As Ron Kehoe wrapped up his Data Center World session about Network Security Policy Management (NSPM) this past Wednesday, an attendee, sounding as though he had just learned about the Holy Grail of security, asked: “And, this technology is available and being sold right now?”
Kehoe, a senior security engineer at Tufin, simply smiled and answered, “Yes, it is.”
According to Gartner, a proponent of the new solution, “Upwards of 95 percent of breaches can be prevented by better managing existing technologies and making sure to cover the security basics, such as removing unused firewall rules, ensuring systems are patched, and removing unnecessary admin rights.”
Here's Kehoe on NSPM: “It’s a holistic solution that gives you full visibility through a single pane of glass across multi-vendor hybrid environments to ensure that all firewall policies are in alignment with corporate needs. Network Security Management gives you security without sacrificing agility.”
Here are three major contributors to the complex nature of data centers today and drivers behind Network Security Policy Management, according to Kehoe:
Firewall Management: Hundreds of change requests are processed by the security team each week.
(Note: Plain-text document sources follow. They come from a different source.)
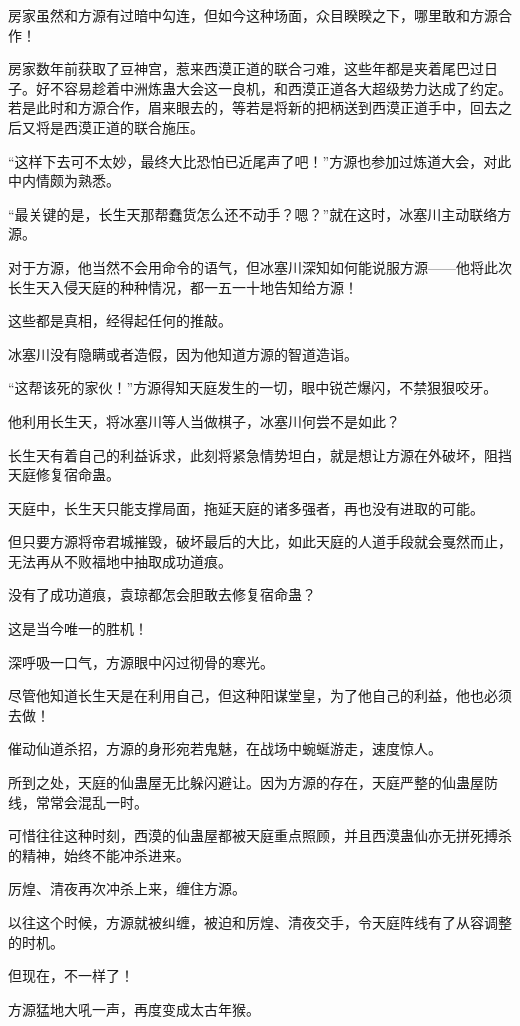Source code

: \begin{this_body}
房家虽然和方源有过暗中勾连，但如今这种场面，众目睽睽之下，哪里敢和方源合作！

房家数年前获取了豆神宫，惹来西漠正道的联合刁难，这些年都是夹着尾巴过日子。好不容易趁着中洲炼蛊大会这一良机，和西漠正道各大超级势力达成了约定。若是此时和方源合作，眉来眼去的，等若是将新的把柄送到西漠正道手中，回去之后又将是西漠正道的联合施压。

“这样下去可不太妙，最终大比恐怕已近尾声了吧！”方源也参加过炼道大会，对此中内情颇为熟悉。

“最关键的是，长生天那帮蠢货怎么还不动手？嗯？”就在这时，冰塞川主动联络方源。

对于方源，他当然不会用命令的语气，但冰塞川深知如何能说服方源——他将此次长生天入侵天庭的种种情况，都一五一十地告知给方源！

这些都是真相，经得起任何的推敲。

冰塞川没有隐瞒或者造假，因为他知道方源的智道造诣。

“这帮该死的家伙！”方源得知天庭发生的一切，眼中锐芒爆闪，不禁狠狠咬牙。

他利用长生天，将冰塞川等人当做棋子，冰塞川何尝不是如此？

长生天有着自己的利益诉求，此刻将紧急情势坦白，就是想让方源在外破坏，阻挡天庭修复宿命蛊。

天庭中，长生天只能支撑局面，拖延天庭的诸多强者，再也没有进取的可能。

但只要方源将帝君城摧毁，破坏最后的大比，如此天庭的人道手段就会戛然而止，无法再从不败福地中抽取成功道痕。

没有了成功道痕，袁琼都怎会胆敢去修复宿命蛊？

这是当今唯一的胜机！

深呼吸一口气，方源眼中闪过彻骨的寒光。

尽管他知道长生天是在利用自己，但这种阳谋堂皇，为了他自己的利益，他也必须去做！

催动仙道杀招，方源的身形宛若鬼魅，在战场中蜿蜒游走，速度惊人。

所到之处，天庭的仙蛊屋无比躲闪避让。因为方源的存在，天庭严整的仙蛊屋防线，常常会混乱一时。

可惜往往这种时刻，西漠的仙蛊屋都被天庭重点照顾，并且西漠蛊仙亦无拼死搏杀的精神，始终不能冲杀进来。

厉煌、清夜再次冲杀上来，缠住方源。

以往这个时候，方源就被纠缠，被迫和厉煌、清夜交手，令天庭阵线有了从容调整的时机。

但现在，不一样了！

方源猛地大吼一声，再度变成太古年猴。


\end{this_body}
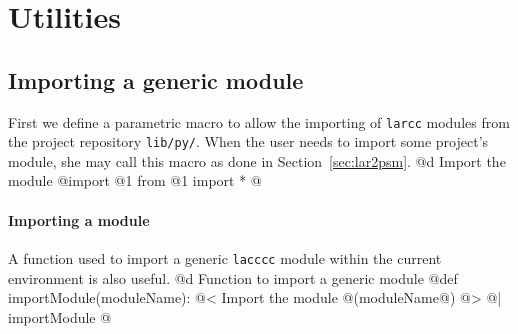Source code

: \documentclass[11pt,oneside]{article}	%
\begin{document}


\appendix
\section{Utilities}

\subsection{Importing a generic module}
First we define a parametric macro to allow the importing of \texttt{larcc} modules from the project repository \texttt{lib/py/}. When the user needs to import some project's module, she may call this macro as done in Section~\ref{sec:lar2psm}.
@d Import the module
@{import @1
from @1 import *
@}

\paragraph{Importing a module} A function used to import a generic \texttt{lacccc} module within the current environment is also useful.
@d Function to import a generic module
@{def importModule(moduleName):
	@< Import the module @(moduleName@) @>
@| importModule @}




\end{document}
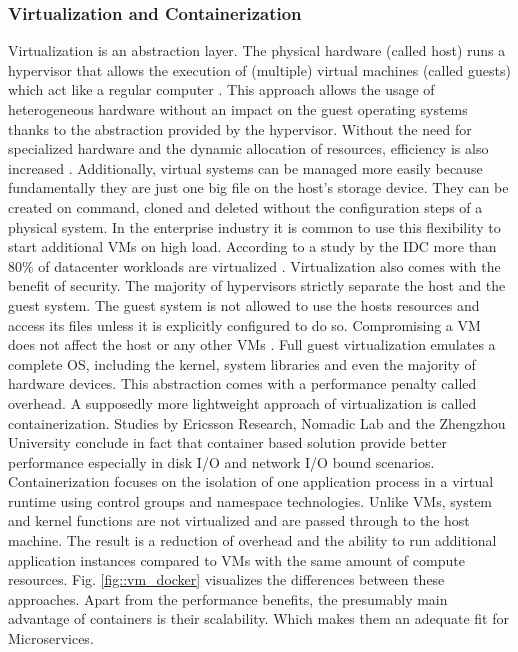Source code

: \documentclass[12pt, a4paper]{article}
\begin{document}
        \subsubsection{Virtualization and Containerization}
        Virtualization is an abstraction layer. The physical hardware (called host) runs a hypervisor that allows the execution of (multiple) virtual machines (called guests) which act like a regular computer \cite{vmbasics}. This approach allows the usage of heterogeneous hardware without an impact on the guest operating systems thanks to the abstraction provided by the hypervisor. Without the need for specialized hardware and the dynamic allocation of resources, efficiency is also increased \cite{redhat_venv}. Additionally, virtual systems can be managed more easily because fundamentally they are just one big file on the host's storage device. They can be created on command, cloned and deleted without the configuration steps of a physical system. In the enterprise industry it is common to use this flexibility to start additional \ac{VM}s on high load. According to a study by the \ac{IDC} more than 80\% of datacenter workloads are virtualized \cite{virtualaddoption}. Virtualization also comes with the benefit of security. The majority of hypervisors strictly separate the host and the guest system. The guest system is not allowed to use the hosts resources and access its files unless it is explicitly configured to do so. Compromising a \ac{VM} does not affect the host or any other \ac{VM}s \cite{redhat_venv}.\newline
        Full guest virtualization emulates a complete \ac{OS}, including the kernel, system libraries and even the majority of hardware devices. This abstraction comes with a performance penalty called overhead. A supposedly more lightweight approach of virtualization is called containerization. Studies by Ericsson Research, Nomadic Lab \cite{ieee_perfomance} and the Zhengzhou University \cite{zhengzhou_university} conclude in fact that container based solution provide better performance especially in disk \acs{I/O} and network \acs{I/O} bound scenarios. Containerization focuses on the isolation of one application process in a virtual runtime using control groups and namespace technologies. Unlike \ac{VM}s, system and kernel functions are not virtualized and are passed through to the host machine. The result is a reduction of overhead and the ability to run additional application instances compared to \ac{VM}s with the same amount of compute resources. Fig. \ref{fig::vm_docker} visualizes the differences between these approaches.\newline
        Apart from the performance benefits, the presumably main advantage of containers is their scalability. Which makes them an adequate fit for Microservices.
\end{document}
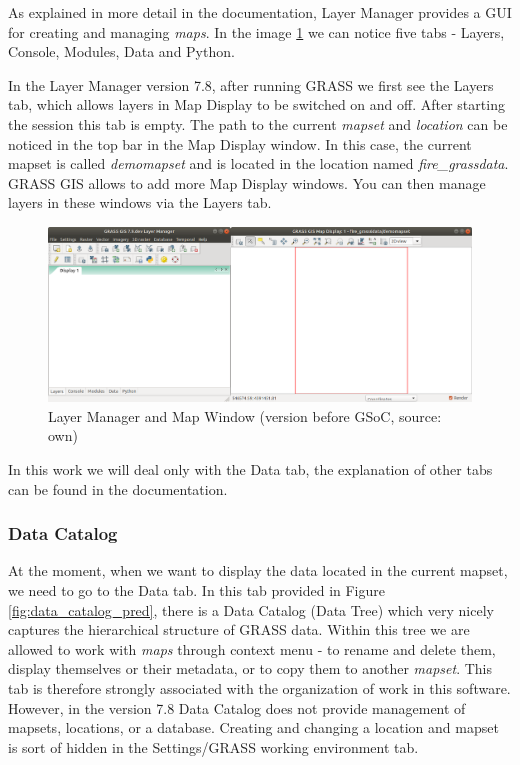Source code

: \documentclass[a4paper,10pt,twoside]{article}
\begin{document}
As explained in more detail in the documentation, Layer Manager provides a GUI for creating and managing \textit{maps}. In the image \ref{fig:empty_layers1} we can notice five tabs - Layers, Console, Modules, Data and Python.

In the Layer Manager version 7.8, after running GRASS we first see the Layers tab, which allows layers in Map Display to be switched on and off. After starting the session this tab is empty. The path to the current \textit{mapset} and \textit{location} can be noticed in the top bar in the Map Display window. In this case, the current mapset is called \textit{demomapset} and is located in the location named \textit{fire\_grassdata}. GRASS GIS allows to add more Map Display windows. You can then manage layers in these windows via the Layers tab.
\vspace{0.3cm}
\begin{figure}[hbt!] 
\begin{center}
\includegraphics[width=15cm]{../pictures/empty_layers1.png} 
\caption[Layer Manager and Map Window (version before GSoC)]{Layer Manager and Map Window  (version before GSoC, source: own)}
\label{fig:empty_layers1}
\end{center}
\end{figure}

\noindent In this work we will deal only with the Data tab, the explanation of other tabs can be found in the documentation.
 
\newpage
\vspace*{-1cm}
\subsubsection{Data Catalog}

At the moment, when we want to display the data located in the current mapset, we need to go to the Data tab. In this tab provided in Figure \ref{fig:data_catalog_pred}, there is a Data Catalog (Data Tree) which very nicely captures the hierarchical structure of GRASS data. Within this tree we are allowed to work with \textit{maps} through context menu - to rename and delete them, display themselves or their metadata, or to copy them to another \textit{mapset}. This tab is therefore strongly associated with the organization of work in this software. However, in the version 7.8 Data Catalog does not provide management of mapsets, locations, or a database. Creating and changing a location and mapset is sort of hidden in the Settings/GRASS working environment tab.
\end{document}

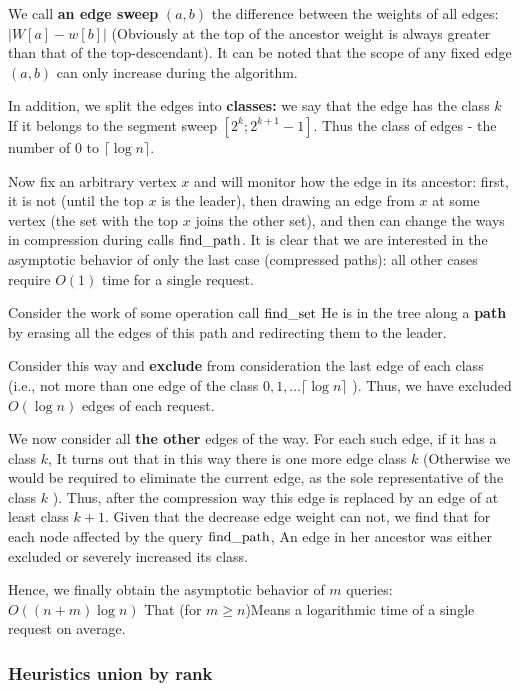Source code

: We call \textbf{an edge sweep} $(a, b)$ the difference between the weights of all edges: $| W [a] - w [b] |$ (Obviously at the top of the ancestor weight is always greater than that of the top-descendant). It can be noted that the scope of any fixed edge $(a, b)$ can only increase during the algorithm.

In addition, we split the edges into \textbf{classes:} we say that the edge has the class $k$ If it belongs to the segment sweep $[2 ^ k; 2 ^ {k +1} -1]$. Thus the class of edges - the number of $0$ to $\lceil \log n \rceil$.

Now fix an arbitrary vertex $x$ and will monitor how the edge in its ancestor: first, it is not (until the top $x$ is the leader), then drawing an edge from $x$ at some vertex (the set with the top $x$ joins the other set), and then can change the ways in compression during calls ${\rm find \_path}$. It is clear that we are interested in the asymptotic behavior of only the last case (compressed paths): all other cases require $O (1)$ time for a single request.

Consider the work of some operation call ${\rm find \_set}$ He is in the tree along a \textbf{path} by erasing all the edges of this path and redirecting them to the leader.

Consider this way and \textbf{exclude} from consideration the last edge of each class (i.e., not more than one edge of the class $0, 1, \ldots \lceil \log n \rceil$ ). Thus, we have excluded $O (\log n)$ edges of each request.

We now consider all \textbf{the other} edges of the way. For each such edge, if it has a class $k$, It turns out that in this way there is one more edge class $k$ (Otherwise we would be required to eliminate the current edge, as the sole representative of the class $k$ ). Thus, after the compression way this edge is replaced by an edge of at least class $k +1$. Given that the decrease edge weight can not, we find that for each node affected by the query $\rm find \_path$, An edge in her ancestor was either excluded or severely increased its class.

Hence, we finally obtain the asymptotic behavior of $m$ queries: $O ((n + m) \log n)$ That (for $m \ge n$)Means a logarithmic time of a single request on average.

\subsubsection{ Heuristics union by rank }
Due to the size and complexity of an enterprise network, many of the rules in a typical firewall or router policy are redundant or obsolete. This can cause security risks to your network. No one seems to have heterogeneous environments any more so you are charged with understanding and knowing rules for any number of products. Multiple firewall vendors just make firewall management even more complex.
Rapid Cloud Adoption: With more and more companies turning to the cloud in some form, it’s often difficult to keep track and monitor what’s going on. In fact, Kehoe said that 62 percent of data security folks report it is difficult to get same level of visibility into cloud-based workloads as in physical networks.
The Compliance Jungle: Increasing pressure to comply with an expanding “alphabet soup” of regulatory requirements and standards, such as PCI DSS, SOX, NERC CIP make management of security even more crucial. Audit preparation and reporting can be time consuming and violations very costly to the bottom line.